Look for: WoodMates and Everwood by Hunter Douglas, Biowood by No Brainer Blinds

Plantation Shutters
Plantation shutters are a classic window covering style for contemporary, traditional and country style homes alike. They offer safe, durable and energy-efficient features perfect for active families. Choose engineered faux woods and fire-retardant polyvinyls which require little to no maintenance and can even be cleaned with soap and water.
Look for: Palm Beach Shutters by Hunter Douglas, Satinwood by No Brainer Blinds, VinylBilt Shutters

Roman Shades
Roman shades add versatility, dimension and charm to any room, and now they’re designed with child safety in mind, featuring bottom-lift and locked pull cord styles. Available in variety of textures, fabrics and colors, roman shades add a manageable drapery-like touch to any room — great for living and family rooms.
Look for: Jubilance by Hunter Douglas, Fresco by Graber, Casual Classics by Bali

Roller Shades
The tried-and-true roller shade is sometimes all that’s needed. Child-safe in the original styling, spring-tension roller shades remain among the most durable, kid-smart window covering options. And with today’s new styling, light filtering features and hem decorations, roller shades offer unexpected looks that fit most budgets. Available in spring-tension and continuous loop styles.
Look for: Remembrance by Hunter Douglas, Derbyshire by No Brainer Blinds, Roller Shades by Levelor

Safety Alert: Imported Vinyl Miniblinds Might Contain Lead

Inexpensive vinyl miniblinds made before 1996 may pose an unusual but dangerous threat to child safety. Prior to 1996, some low priced vinyl miniblinds used lead as a stabilizer to make the slats of the blind more rigid. Over time, the Sun’s UV rays can break down the vinyl, creating a dust on the surface that contains trace amounts of lead.
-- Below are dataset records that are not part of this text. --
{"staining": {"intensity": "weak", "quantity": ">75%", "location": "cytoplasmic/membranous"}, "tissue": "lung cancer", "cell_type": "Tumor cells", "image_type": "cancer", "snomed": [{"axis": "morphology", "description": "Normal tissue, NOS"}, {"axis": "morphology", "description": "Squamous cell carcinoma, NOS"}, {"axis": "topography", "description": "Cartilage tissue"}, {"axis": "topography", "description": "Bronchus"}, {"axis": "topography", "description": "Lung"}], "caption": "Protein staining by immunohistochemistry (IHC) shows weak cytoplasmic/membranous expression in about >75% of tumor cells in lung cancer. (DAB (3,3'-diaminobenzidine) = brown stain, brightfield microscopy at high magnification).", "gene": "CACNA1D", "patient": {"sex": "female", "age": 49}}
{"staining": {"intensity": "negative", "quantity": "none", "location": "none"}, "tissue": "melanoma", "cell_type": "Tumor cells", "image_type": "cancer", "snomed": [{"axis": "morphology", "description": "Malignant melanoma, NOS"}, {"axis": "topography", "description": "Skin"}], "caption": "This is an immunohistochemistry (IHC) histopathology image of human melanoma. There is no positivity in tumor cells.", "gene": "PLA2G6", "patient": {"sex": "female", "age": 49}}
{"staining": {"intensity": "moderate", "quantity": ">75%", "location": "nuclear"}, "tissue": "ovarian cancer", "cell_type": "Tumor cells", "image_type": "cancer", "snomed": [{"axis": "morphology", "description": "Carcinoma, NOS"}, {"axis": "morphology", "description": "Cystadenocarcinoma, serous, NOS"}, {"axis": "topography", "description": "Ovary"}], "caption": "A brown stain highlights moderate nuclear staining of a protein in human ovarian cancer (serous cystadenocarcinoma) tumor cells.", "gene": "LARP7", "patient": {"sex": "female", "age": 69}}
After this situation was linked to a child’s lead poisoning death in 1996, the Consumer Product Safety Commission (CPSC) ruled that imported vinyl miniblinds must be reformulated. Today, tin is the primary stabilizer used in these blinds.

If your home or apartment has older vinyl miniblinds, you may consider testing the blinds for lead to ensure a child-safe environment. Lead safety test kits can be found at most home improvement stores, or check out our Faves! Lead Test Kits for online sources and more information on household lead testing.